By way of conclusion, I would like to suggest a couple of ways in which this vision of the SIF program might become a reality. First, the SIF program should open an official dialog with DGS’s about pedagogical issues in graduate education and about the role the SIF program could play in addressing them. One immediate fruit of these conversations would be better identification and recruitment of SIF’s as DGS’s could help identify students mostly like to benefit from, and benefit the SIF program. It is also possible that with more coordination, departments might be able to help fund the SIF program by allowing some GTA/GRA stipends to be used to support SIF work. For example, the current project to create an online version of the US History survey could easily be assigned a TA or two out of the available pool to contribute to the work. Lines of conversation with individual departments might also help departments and the SIF coordinate on broader issues of curriculum and disciplinary training.

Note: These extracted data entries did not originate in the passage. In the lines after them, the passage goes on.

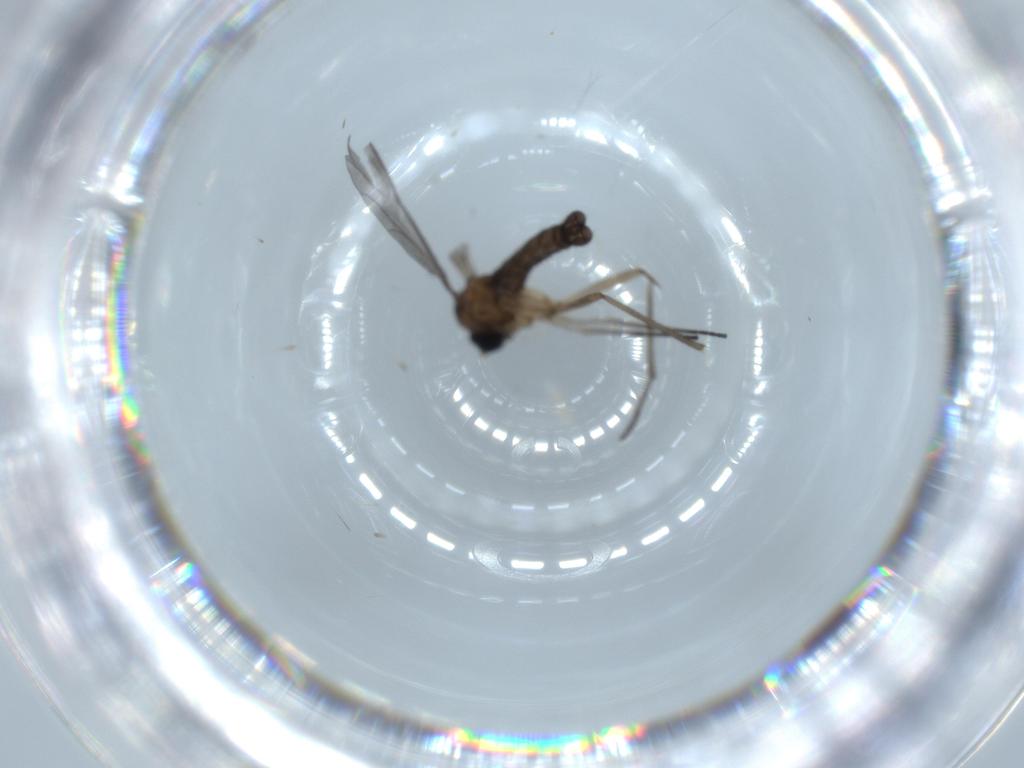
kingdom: Animalia
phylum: Arthropoda
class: Insecta
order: Diptera
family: Sciaridae
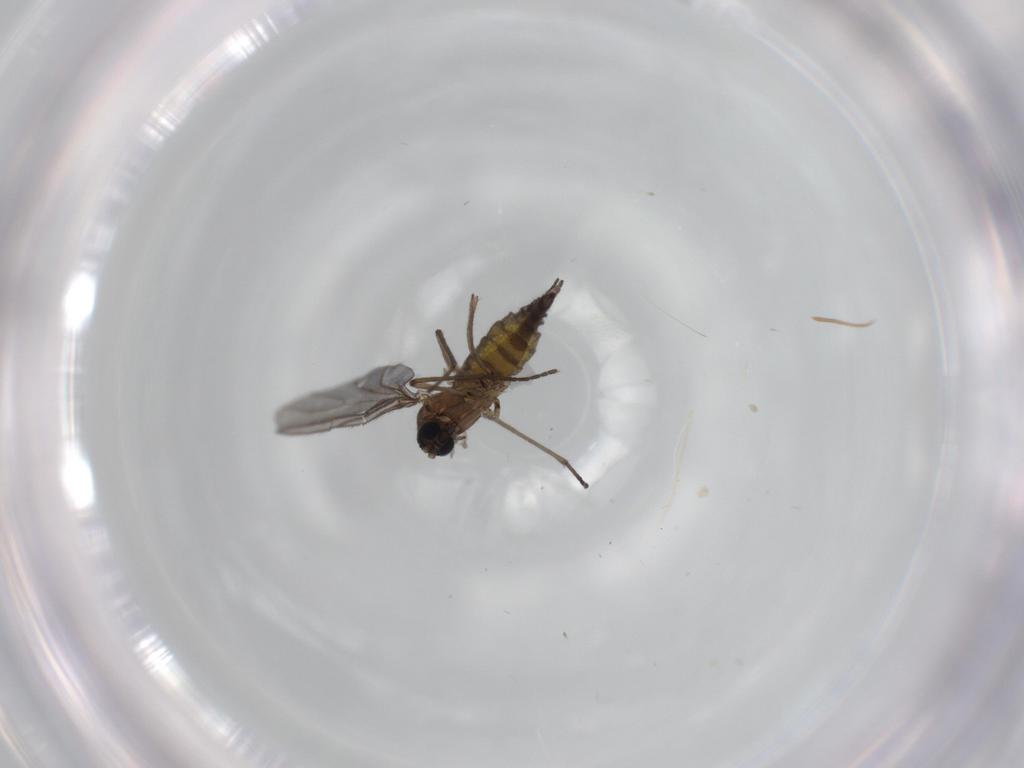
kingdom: Animalia
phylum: Arthropoda
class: Insecta
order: Diptera
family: Sciaridae
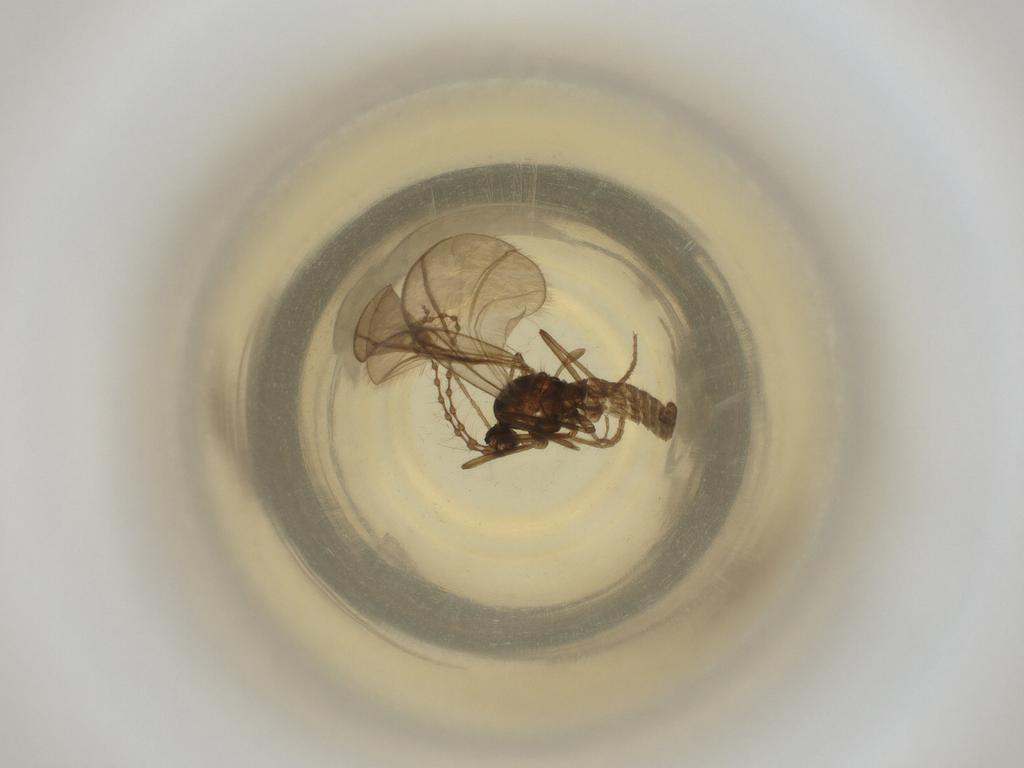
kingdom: Animalia
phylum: Arthropoda
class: Insecta
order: Diptera
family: Cecidomyiidae
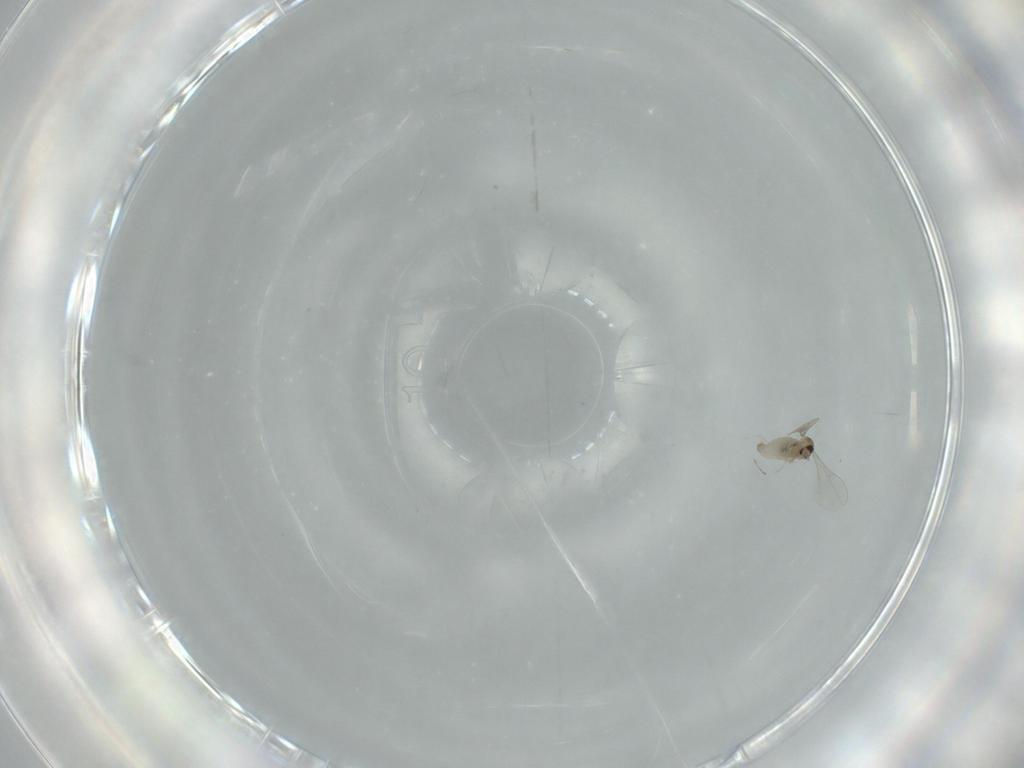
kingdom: Animalia
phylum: Arthropoda
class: Insecta
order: Diptera
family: Cecidomyiidae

Second, the SIF could better orient itself towards providing its fellows with the philosophical and educational background to talk about their work in other than technical terms. For example, those of us working on classroom based projects would benefit from a structured forum and common reading list designed to allow us to translate our experiences as SIF’s into teaching philosophy statements and would also benefit from the assignment of “research” time designed to allow us to pursue background knowledge relevant to our projects. This might be accomplished by ramping up the SIF blog and by assigning one or more SIF’s to schedule events and organize reading groups and administrate the educational side of the program. Finally, and this is perhaps another task that SIF fellows could help accomplish, the SIF program should develop the ability to track its graduates, both to demonstrate its success as a labor program and as a way of exploring and fine-tuning its project work.